I believe that my familiarity with Rousseau and Marx has allowed me to gather and process these disparate observations of myself and others in a more coherent, and useful, way than I otherwise would have been capable of. Without their pleas for human well-being centered on internal valuation and creativity, rather than external stimulation and consumption, I might have been frustrated by these recent cultural and technological developments. But I think I wouldn’t have sensed so clearly how I might live differently. Their ideas, then, helped me to crystallize an alternative.
I end, as I began, with a critique of Rousseau’s and Marx’s views.

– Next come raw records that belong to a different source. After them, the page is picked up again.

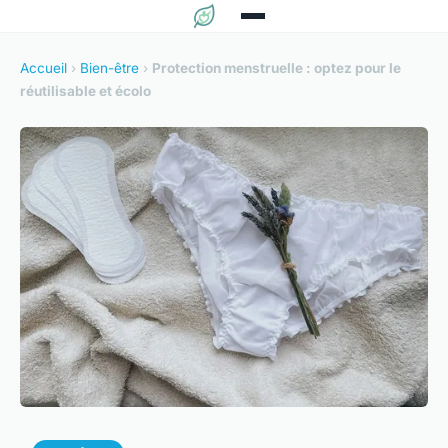
Accueil
›
Bien-être
›
Protection menstruelle : optez pour le
réutilisable et écolo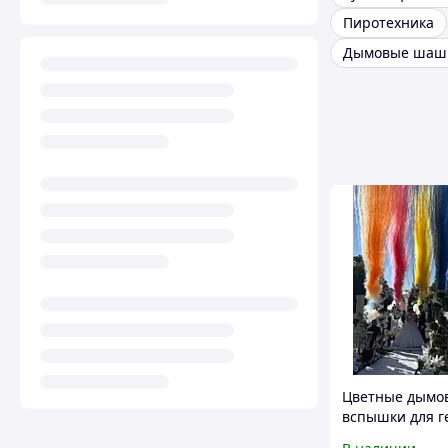
Пиротехника
Цветные дымо
вспышки для г
пати, свадьбы 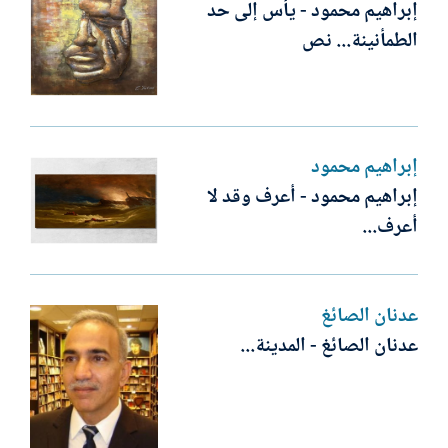
إبراهيم محمود - يأس إلى حد
الطمأنينة... نص
إبراهيم محمود
إبراهيم محمود - أعرف وقد لا
أعرف...
عدنان الصائغ
عدنان الصائغ - المدينة...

What I’ve just talked about is a personal response to social phenomena. It’s my private answer. It’s not a political program. As deleterious as I think these addictions are, I wouldn’t endorse Rousseau’s or Marx’s political responses to similar developments in their time. For one, both of them lack an adequate conception of human nature (perhaps understandable given when they were writing, but not understandable for those people today who are still sympathetic to their politics. The Origins of Species, after all, was published 150 years ago.) My leftist friends today often deplore the culture industry’s or capitalism’s role in these trends. They ignore the contribution made by human nature, human frailty. And hence they underestimate the difficulty and cost of stamping out the addictions. But this topic – that central error of the left: ignoring what biology has revealed about human nature – must be the subject of another posting.
For now, and in this limited sense, I praise Rousseau and Marx.